Exercise prompt: Only the lines below starting at the one that contains "228: (792, 423)" and ending at the one that contains "248: (621, 226)" are to be reproduced, exactly and with both ends kept.
[Start of Attachment]
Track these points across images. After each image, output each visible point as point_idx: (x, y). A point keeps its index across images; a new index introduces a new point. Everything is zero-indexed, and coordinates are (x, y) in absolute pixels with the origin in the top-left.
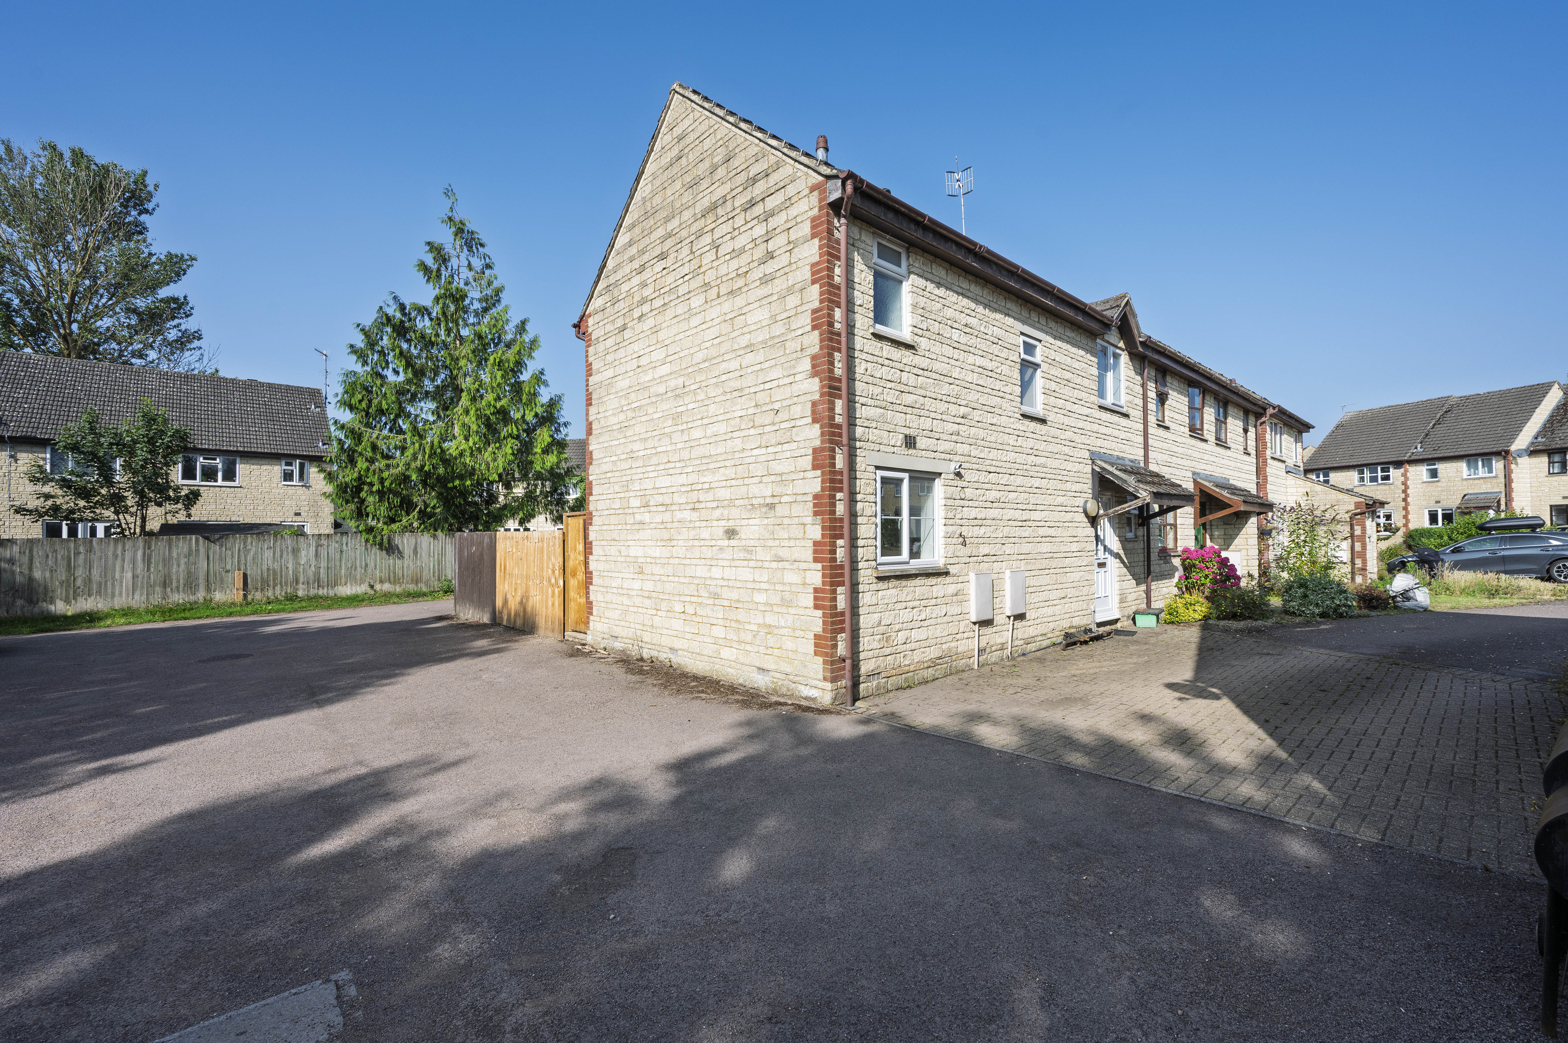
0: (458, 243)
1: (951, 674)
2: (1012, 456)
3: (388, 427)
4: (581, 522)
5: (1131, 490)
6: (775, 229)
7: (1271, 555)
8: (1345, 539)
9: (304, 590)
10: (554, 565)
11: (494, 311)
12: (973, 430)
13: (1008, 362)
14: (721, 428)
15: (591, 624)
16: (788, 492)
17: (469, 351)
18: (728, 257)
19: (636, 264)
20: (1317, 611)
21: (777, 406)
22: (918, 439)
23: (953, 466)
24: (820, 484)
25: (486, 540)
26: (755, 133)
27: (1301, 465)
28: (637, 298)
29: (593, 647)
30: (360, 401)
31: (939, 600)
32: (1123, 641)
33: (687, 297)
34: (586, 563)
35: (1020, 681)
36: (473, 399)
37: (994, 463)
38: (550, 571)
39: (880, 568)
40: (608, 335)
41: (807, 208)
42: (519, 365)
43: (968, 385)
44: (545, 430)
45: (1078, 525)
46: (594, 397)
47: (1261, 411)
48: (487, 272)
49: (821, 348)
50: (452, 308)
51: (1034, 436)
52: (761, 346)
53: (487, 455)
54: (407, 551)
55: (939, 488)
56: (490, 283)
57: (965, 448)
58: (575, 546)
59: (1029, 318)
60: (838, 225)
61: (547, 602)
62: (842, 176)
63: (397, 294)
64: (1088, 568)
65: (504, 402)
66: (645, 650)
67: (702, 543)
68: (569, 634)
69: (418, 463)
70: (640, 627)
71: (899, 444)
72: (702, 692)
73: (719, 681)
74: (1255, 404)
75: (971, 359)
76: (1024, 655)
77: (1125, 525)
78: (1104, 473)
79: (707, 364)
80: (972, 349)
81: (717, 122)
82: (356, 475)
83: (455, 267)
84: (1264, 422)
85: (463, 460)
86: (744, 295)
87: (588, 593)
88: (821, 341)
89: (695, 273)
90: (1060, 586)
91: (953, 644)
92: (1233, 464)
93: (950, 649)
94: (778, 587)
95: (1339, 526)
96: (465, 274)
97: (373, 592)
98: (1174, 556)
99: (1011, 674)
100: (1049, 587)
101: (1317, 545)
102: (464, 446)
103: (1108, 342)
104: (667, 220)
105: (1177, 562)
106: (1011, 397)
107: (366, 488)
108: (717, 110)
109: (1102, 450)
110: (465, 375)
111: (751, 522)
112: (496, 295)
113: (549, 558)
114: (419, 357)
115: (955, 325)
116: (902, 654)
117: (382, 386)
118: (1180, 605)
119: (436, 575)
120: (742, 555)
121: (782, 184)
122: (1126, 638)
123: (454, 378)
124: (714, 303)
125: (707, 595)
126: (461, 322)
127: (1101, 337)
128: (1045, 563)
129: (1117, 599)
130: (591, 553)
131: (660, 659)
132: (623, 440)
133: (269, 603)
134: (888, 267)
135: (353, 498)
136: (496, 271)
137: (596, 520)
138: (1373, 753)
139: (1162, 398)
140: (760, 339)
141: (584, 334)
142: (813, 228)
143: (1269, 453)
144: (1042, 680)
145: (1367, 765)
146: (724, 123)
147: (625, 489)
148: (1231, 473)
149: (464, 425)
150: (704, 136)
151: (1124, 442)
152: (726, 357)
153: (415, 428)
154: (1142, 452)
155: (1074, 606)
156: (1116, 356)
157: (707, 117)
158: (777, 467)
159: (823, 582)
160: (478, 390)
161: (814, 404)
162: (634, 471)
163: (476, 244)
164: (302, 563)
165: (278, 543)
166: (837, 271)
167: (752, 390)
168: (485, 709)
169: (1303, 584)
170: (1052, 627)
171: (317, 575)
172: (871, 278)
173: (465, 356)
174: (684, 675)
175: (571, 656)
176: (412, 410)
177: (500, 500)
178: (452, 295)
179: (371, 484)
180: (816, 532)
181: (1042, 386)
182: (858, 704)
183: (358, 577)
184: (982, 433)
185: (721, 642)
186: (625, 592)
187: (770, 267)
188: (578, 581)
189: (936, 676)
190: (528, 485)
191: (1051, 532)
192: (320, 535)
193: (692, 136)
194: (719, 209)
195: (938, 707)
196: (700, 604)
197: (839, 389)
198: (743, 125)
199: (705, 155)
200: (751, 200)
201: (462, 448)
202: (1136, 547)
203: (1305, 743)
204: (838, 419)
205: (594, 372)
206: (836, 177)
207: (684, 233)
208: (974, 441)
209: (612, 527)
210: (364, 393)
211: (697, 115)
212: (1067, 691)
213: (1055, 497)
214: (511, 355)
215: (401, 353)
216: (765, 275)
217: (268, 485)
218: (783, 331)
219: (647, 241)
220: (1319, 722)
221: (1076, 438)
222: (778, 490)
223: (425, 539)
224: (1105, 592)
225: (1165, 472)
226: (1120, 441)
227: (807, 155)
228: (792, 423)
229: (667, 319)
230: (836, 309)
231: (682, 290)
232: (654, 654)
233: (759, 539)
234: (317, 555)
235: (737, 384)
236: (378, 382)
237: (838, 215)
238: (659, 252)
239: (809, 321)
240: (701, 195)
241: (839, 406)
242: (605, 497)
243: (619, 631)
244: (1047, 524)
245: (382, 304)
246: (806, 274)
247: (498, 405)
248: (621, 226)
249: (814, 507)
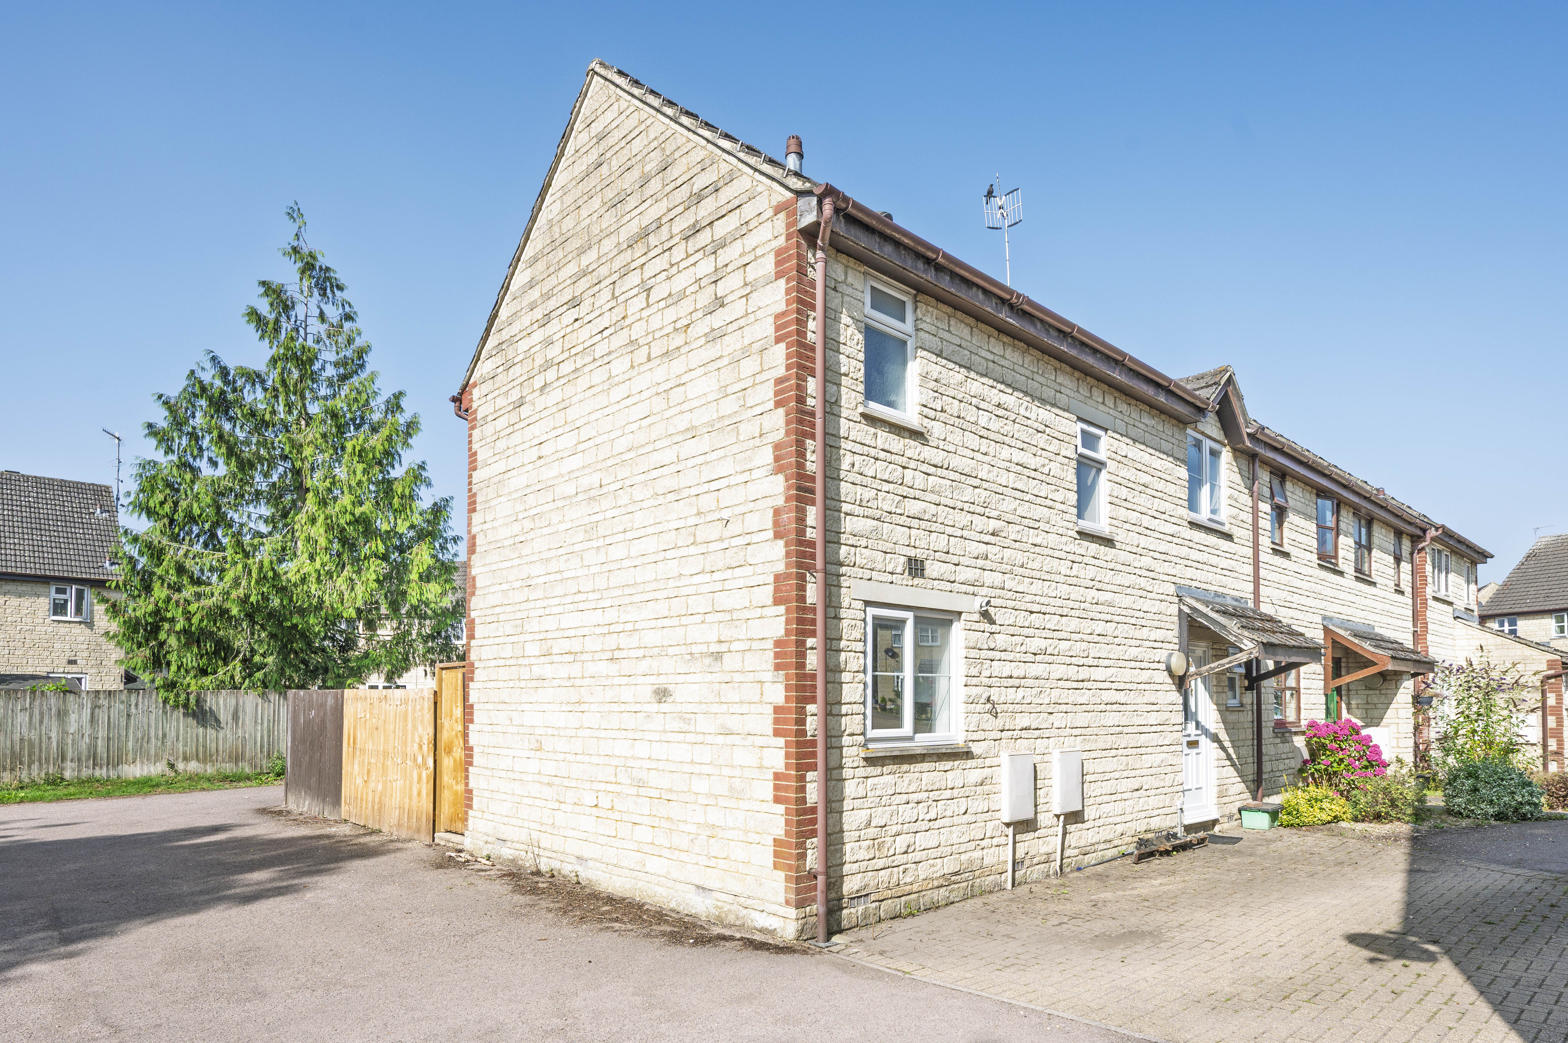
0: (306, 283)
1: (973, 896)
2: (1064, 590)
3: (201, 541)
4: (460, 676)
5: (1232, 639)
6: (727, 265)
7: (1432, 734)
8: (1533, 711)
9: (73, 770)
10: (421, 737)
11: (355, 380)
12: (1007, 553)
13: (1060, 458)
14: (650, 545)
15: (471, 821)
16: (740, 637)
17: (318, 436)
18: (662, 304)
19: (538, 313)
20: (1491, 811)
21: (726, 514)
22: (927, 564)
23: (977, 603)
24: (783, 625)
25: (330, 701)
26: (701, 131)
27: (1475, 608)
28: (539, 361)
29: (472, 855)
30: (162, 504)
31: (955, 791)
32: (1221, 851)
33: (606, 360)
34: (465, 735)
35: (1069, 906)
36: (323, 503)
37: (1038, 598)
38: (416, 746)
39: (871, 746)
40: (499, 413)
41: (770, 236)
42: (389, 455)
43: (1000, 489)
44: (424, 547)
45: (1158, 687)
46: (479, 499)
47: (1420, 533)
48: (347, 325)
49: (787, 433)
50: (296, 374)
51: (1096, 562)
52: (706, 430)
53: (341, 583)
54: (224, 716)
55: (957, 633)
56: (350, 341)
57: (996, 578)
58: (451, 711)
59: (1091, 397)
60: (813, 261)
61: (411, 789)
62: (818, 191)
63: (217, 353)
64: (1172, 748)
65: (367, 507)
66: (543, 860)
67: (623, 707)
68: (441, 837)
69: (241, 592)
70: (538, 827)
71: (899, 570)
72: (616, 920)
73: (643, 905)
74: (1410, 523)
75: (1006, 453)
76: (1079, 869)
77: (1226, 689)
78: (1195, 616)
79: (632, 454)
80: (1007, 440)
81: (650, 116)
82: (151, 608)
83: (301, 317)
84: (1423, 549)
85: (305, 587)
86: (683, 357)
87: (467, 777)
88: (788, 423)
89: (618, 327)
90: (1133, 773)
91: (978, 854)
92: (1379, 606)
93: (971, 861)
94: (727, 771)
95: (1525, 693)
96: (316, 327)
97: (173, 774)
98: (1296, 733)
99: (1057, 897)
100: (1117, 775)
101: (1495, 718)
102: (308, 568)
103: (1203, 433)
104: (582, 251)
105: (1299, 742)
106: (1062, 507)
107: (166, 626)
108: (651, 99)
109: (1194, 584)
110: (313, 469)
111: (689, 678)
112: (360, 357)
113: (415, 727)
114: (248, 443)
115: (983, 405)
116: (901, 868)
117: (193, 482)
118: (1302, 801)
119: (265, 750)
120: (677, 725)
121: (737, 203)
122: (1225, 847)
123: (297, 472)
124: (643, 369)
125: (629, 782)
126: (308, 395)
127: (1193, 426)
128: (1110, 741)
129: (1214, 791)
130: (472, 721)
131: (563, 872)
132: (518, 561)
133: (22, 788)
134: (886, 322)
135: (147, 640)
136: (359, 323)
137: (478, 675)
138: (1549, 1014)
139: (1280, 513)
140: (705, 420)
141: (467, 411)
142: (778, 263)
143: (1429, 591)
144: (1100, 905)
145: (1540, 1031)
146: (659, 116)
147: (519, 630)
148: (1377, 618)
149: (308, 539)
150: (633, 135)
151: (1225, 572)
152: (658, 445)
153: (239, 544)
154: (1250, 587)
155: (1153, 802)
156: (1215, 454)
157: (637, 109)
158: (724, 601)
159: (787, 765)
160: (330, 490)
161: (777, 512)
162: (531, 605)
163: (332, 286)
164: (72, 731)
165: (37, 703)
166: (811, 325)
167: (694, 491)
168: (301, 943)
169: (1472, 774)
170: (1119, 831)
171: (93, 748)
172: (860, 337)
173: (312, 442)
174: (595, 896)
175: (440, 866)
176: (236, 517)
177: (360, 645)
178: (295, 357)
179: (172, 620)
180: (777, 694)
181: (1108, 492)
182: (836, 939)
183: (152, 752)
184: (1020, 558)
185: (646, 848)
186: (517, 776)
187: (718, 319)
188: (455, 761)
189: (951, 899)
190: (400, 624)
191: (1120, 697)
192: (98, 692)
193: (617, 135)
194: (651, 237)
195: (948, 944)
196: (619, 794)
197: (812, 492)
198: (685, 120)
199: (634, 160)
200: (694, 225)
201: (305, 570)
202: (1242, 719)
203: (1455, 999)
204: (810, 534)
205: (479, 464)
206: (809, 193)
207: (604, 271)
208: (1009, 567)
209: (500, 684)
210: (168, 491)
211: (623, 105)
212: (1132, 921)
213: (1125, 648)
214: (377, 442)
215: (221, 437)
216: (714, 330)
217: (29, 620)
218: (736, 408)
219: (553, 281)
220: (1479, 968)
221: (1154, 565)
222: (726, 634)
223: (250, 700)
224: (1197, 783)
225: (1285, 616)
226: (1219, 571)
227: (771, 162)
228: (747, 539)
229: (579, 390)
230: (810, 379)
231: (600, 350)
232: (556, 865)
233: (701, 703)
234: (93, 719)
235: (672, 483)
236: (188, 476)
237: (813, 245)
238: (570, 297)
239: (771, 394)
240: (627, 218)
241: (813, 515)
242: (491, 641)
243: (507, 832)
244: (1114, 686)
245: (195, 367)
246: (768, 328)
247: (358, 511)
248: (519, 260)
249: (776, 657)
[End of Attachment]
Result below:
228: (792, 423)
229: (667, 319)
230: (836, 309)
231: (682, 290)
232: (654, 654)
233: (759, 539)
234: (317, 555)
235: (737, 384)
236: (378, 382)
237: (838, 215)
238: (659, 252)
239: (809, 321)
240: (701, 195)
241: (839, 406)
242: (605, 497)
243: (619, 631)
244: (1047, 524)
245: (382, 304)
246: (806, 274)
247: (498, 405)
248: (621, 226)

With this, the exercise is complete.